[Extracted page text data]

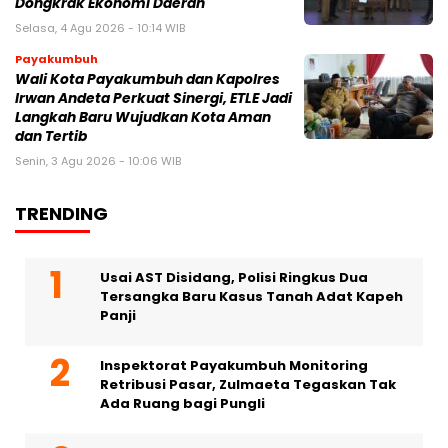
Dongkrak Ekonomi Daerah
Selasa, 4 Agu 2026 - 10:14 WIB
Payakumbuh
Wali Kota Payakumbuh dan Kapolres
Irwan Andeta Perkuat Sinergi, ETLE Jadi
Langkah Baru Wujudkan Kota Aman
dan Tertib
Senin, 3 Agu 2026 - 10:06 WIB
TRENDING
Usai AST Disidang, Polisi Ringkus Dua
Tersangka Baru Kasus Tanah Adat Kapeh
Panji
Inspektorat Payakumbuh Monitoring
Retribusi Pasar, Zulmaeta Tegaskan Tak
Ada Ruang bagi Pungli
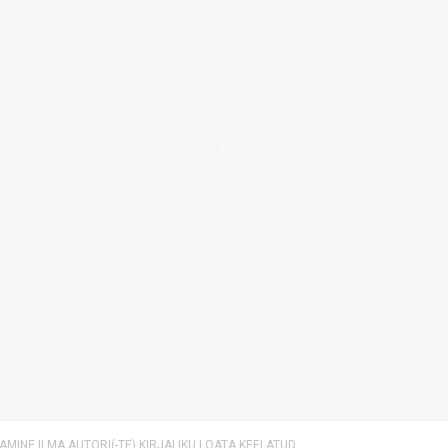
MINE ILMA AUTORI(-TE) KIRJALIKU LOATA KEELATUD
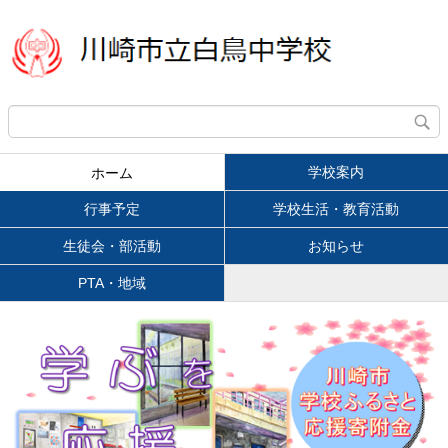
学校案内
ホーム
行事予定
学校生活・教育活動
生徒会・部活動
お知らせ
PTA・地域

:: TASK DETAILS ::
The reply has to reproduce every line above verbatim and contain no pictures.

:: WRITTEN RESPONSE ::
Dongkrak Ekonomi Daerah
Selasa, 4 Agu 2026 - 10:14 WIB
Payakumbuh
Wali Kota Payakumbuh dan Kapolres
Irwan Andeta Perkuat Sinergi, ETLE Jadi
Langkah Baru Wujudkan Kota Aman
dan Tertib
Senin, 3 Agu 2026 - 10:06 WIB
TRENDING
Usai AST Disidang, Polisi Ringkus Dua
Tersangka Baru Kasus Tanah Adat Kapeh
Panji
Inspektorat Payakumbuh Monitoring
Retribusi Pasar, Zulmaeta Tegaskan Tak
Ada Ruang bagi Pungli
MINE ILMA AUTORI(-TE) KIRJALIKU LOATA KEELATUD
学校案内
ホーム
行事予定
学校生活・教育活動
生徒会・部活動
お知らせ
PTA・地域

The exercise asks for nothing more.